Al 20simo minuto irrompe nel film l'aria di magia che resterà fino alla fine. E' la sequenza dell'incontro fra Aziz e mss Moore, nel buio della moscea abbandonata e invasa dalle piante, con i rumori della notte, un cane che abbaia, le voci in lontananza, un flebile flauto, rumori di foglie smosse alle spalle di Aziz che guara il fiume, camera avanti come dall'angolazione di qualcuno che gli si avvicina alle spalle forse minaccioso. Si gira tre volte Aziz fino a vedere nell'altro angolo la signora ancora più spaventata di lui.

La magia è la facilità che hanno di capirsi, nonostante la cultura, il sesso e la generazione diversa: hanno in comune di essere entrambi vedovi. Mss. Moore racconterà ad Adela di avere avuto "una magnifica avventura" E ancora non sa di che portata.

 

Altra sequenza memorabile è l'uscita di Adela in bicicletta. Tutto tranquillo fino a quando Adela non decide di lasciare la strada e avventurarsi (l'avventura indiana, l'avventura sempre in agguato) su uno stradino, dove attraversata la porta (la porta, l'ingresso in un altro mondo) di un tempio in rovina incontra statue si persone in amore. Evidente il turbamento e magnifica la sequenza di inquadrature dall'alto, quasi soggettive delle statue che fanno l'amore e la turbano. Soggettive delle statue o delle scimmie (la bestialità?) che all'improvviso cercano di aggredire Adela che scappa.
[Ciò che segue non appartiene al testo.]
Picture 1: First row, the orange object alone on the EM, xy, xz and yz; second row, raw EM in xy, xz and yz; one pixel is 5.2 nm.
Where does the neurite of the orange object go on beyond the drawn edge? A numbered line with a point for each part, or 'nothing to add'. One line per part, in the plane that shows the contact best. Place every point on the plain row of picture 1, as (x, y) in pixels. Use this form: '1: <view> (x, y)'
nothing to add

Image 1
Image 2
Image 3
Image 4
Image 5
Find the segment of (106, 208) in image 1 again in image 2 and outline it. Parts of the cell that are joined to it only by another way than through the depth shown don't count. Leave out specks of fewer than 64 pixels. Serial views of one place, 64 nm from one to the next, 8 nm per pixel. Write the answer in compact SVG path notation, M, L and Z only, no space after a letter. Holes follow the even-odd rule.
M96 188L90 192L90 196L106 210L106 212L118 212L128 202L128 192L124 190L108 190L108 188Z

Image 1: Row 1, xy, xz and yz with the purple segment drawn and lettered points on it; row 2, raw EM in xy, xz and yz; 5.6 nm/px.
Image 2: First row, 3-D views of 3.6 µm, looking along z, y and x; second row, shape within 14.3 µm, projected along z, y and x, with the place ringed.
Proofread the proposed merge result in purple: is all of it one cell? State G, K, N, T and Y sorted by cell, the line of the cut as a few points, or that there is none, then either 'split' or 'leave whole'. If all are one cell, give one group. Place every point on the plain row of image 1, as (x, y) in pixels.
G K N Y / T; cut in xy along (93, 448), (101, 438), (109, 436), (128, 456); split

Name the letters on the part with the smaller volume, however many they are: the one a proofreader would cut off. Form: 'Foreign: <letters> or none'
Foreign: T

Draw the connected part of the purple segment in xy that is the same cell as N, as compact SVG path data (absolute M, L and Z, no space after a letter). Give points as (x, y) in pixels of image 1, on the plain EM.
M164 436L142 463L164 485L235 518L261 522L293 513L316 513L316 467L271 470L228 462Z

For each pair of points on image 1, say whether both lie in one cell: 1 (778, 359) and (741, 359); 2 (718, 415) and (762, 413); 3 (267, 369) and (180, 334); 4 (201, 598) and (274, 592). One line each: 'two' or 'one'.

Magia, mistero. Cosa è successo in definitiva? Nulla. Tranne che Adela...

 

E infine tutta la sequenza delle grotte dove Lean con un abile montaggio non ci dice cosa sia successo davvero, se Adela abbia equivocato, se abbia avuto una allucinazione... non lo sapremo mai. Sapremo solo che l'eco delle grotte ha un potere.

 

Su tutto la questione degli inglesi in India.

 

Oscar a Peggy Ashcroft (Mrs. Moore) come migliore attrice non protagonista e a Maurice Jarre per le musiche.

Strepitoso Alec Giuness nella parte del bramino Godbole che parla come il maestro Ioda di Guerre Stellari.